▸ **What the task asks**: Return the data that follows, keeping every word and mark unchanged.
(Available data begins)
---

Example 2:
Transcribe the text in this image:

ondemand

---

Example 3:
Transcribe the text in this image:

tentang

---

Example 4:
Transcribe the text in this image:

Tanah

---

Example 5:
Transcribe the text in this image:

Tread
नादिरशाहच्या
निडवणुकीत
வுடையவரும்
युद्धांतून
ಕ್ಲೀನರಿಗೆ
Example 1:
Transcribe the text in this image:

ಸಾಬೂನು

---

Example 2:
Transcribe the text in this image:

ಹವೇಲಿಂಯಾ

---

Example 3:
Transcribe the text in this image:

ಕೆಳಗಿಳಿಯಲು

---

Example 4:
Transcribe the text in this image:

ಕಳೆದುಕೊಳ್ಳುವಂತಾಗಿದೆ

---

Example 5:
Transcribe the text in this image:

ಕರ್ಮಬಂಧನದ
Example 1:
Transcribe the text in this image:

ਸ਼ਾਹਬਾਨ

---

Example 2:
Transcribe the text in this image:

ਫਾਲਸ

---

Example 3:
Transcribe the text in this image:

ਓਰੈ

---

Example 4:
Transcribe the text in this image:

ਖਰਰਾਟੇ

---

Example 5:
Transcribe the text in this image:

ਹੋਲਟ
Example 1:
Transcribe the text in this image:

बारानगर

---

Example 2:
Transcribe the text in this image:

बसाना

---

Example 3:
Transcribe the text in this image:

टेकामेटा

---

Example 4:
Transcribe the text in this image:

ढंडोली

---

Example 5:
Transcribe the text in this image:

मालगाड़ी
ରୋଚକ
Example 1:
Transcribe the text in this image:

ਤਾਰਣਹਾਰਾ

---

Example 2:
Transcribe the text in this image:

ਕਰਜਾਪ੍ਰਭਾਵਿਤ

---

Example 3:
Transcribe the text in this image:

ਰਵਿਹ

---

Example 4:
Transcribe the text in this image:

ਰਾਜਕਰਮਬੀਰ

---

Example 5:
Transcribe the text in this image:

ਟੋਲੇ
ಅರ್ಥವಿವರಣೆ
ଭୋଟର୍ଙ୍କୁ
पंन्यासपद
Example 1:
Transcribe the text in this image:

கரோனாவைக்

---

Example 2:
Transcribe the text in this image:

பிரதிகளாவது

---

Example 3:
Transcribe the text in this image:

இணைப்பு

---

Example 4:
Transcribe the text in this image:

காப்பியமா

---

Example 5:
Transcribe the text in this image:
(Available data ends)
▸ **Solution to this exercise**:
---

Example 2:
Transcribe the text in this image:

ondemand

---

Example 3:
Transcribe the text in this image:

tentang

---

Example 4:
Transcribe the text in this image:

Tanah

---

Example 5:
Transcribe the text in this image:

Tread
नादिरशाहच्या
निडवणुकीत
வுடையவரும்
युद्धांतून
ಕ್ಲೀನರಿಗೆ
Example 1:
Transcribe the text in this image:

ಸಾಬೂನು

---

Example 2:
Transcribe the text in this image:

ಹವೇಲಿಂಯಾ

---

Example 3:
Transcribe the text in this image:

ಕೆಳಗಿಳಿಯಲು

---

Example 4:
Transcribe the text in this image:

ಕಳೆದುಕೊಳ್ಳುವಂತಾಗಿದೆ

---

Example 5:
Transcribe the text in this image:

ಕರ್ಮಬಂಧನದ
Example 1:
Transcribe the text in this image:

ਸ਼ਾਹਬਾਨ

---

Example 2:
Transcribe the text in this image:

ਫਾਲਸ

---

Example 3:
Transcribe the text in this image:

ਓਰੈ

---

Example 4:
Transcribe the text in this image:

ਖਰਰਾਟੇ

---

Example 5:
Transcribe the text in this image:

ਹੋਲਟ
Example 1:
Transcribe the text in this image:

बारानगर

---

Example 2:
Transcribe the text in this image:

बसाना

---

Example 3:
Transcribe the text in this image:

टेकामेटा

---

Example 4:
Transcribe the text in this image:

ढंडोली

---

Example 5:
Transcribe the text in this image:

मालगाड़ी
ରୋଚକ
Example 1:
Transcribe the text in this image:

ਤਾਰਣਹਾਰਾ

---

Example 2:
Transcribe the text in this image:

ਕਰਜਾਪ੍ਰਭਾਵਿਤ

---

Example 3:
Transcribe the text in this image:

ਰਵਿਹ

---

Example 4:
Transcribe the text in this image:

ਰਾਜਕਰਮਬੀਰ

---

Example 5:
Transcribe the text in this image:

ਟੋਲੇ
ಅರ್ಥವಿವರಣೆ
ଭୋଟର୍ଙ୍କୁ
पंन्यासपद
Example 1:
Transcribe the text in this image:

கரோனாவைக்

---

Example 2:
Transcribe the text in this image:

பிரதிகளாவது

---

Example 3:
Transcribe the text in this image:

இணைப்பு

---

Example 4:
Transcribe the text in this image:

காப்பியமா

---

Example 5:
Transcribe the text in this image:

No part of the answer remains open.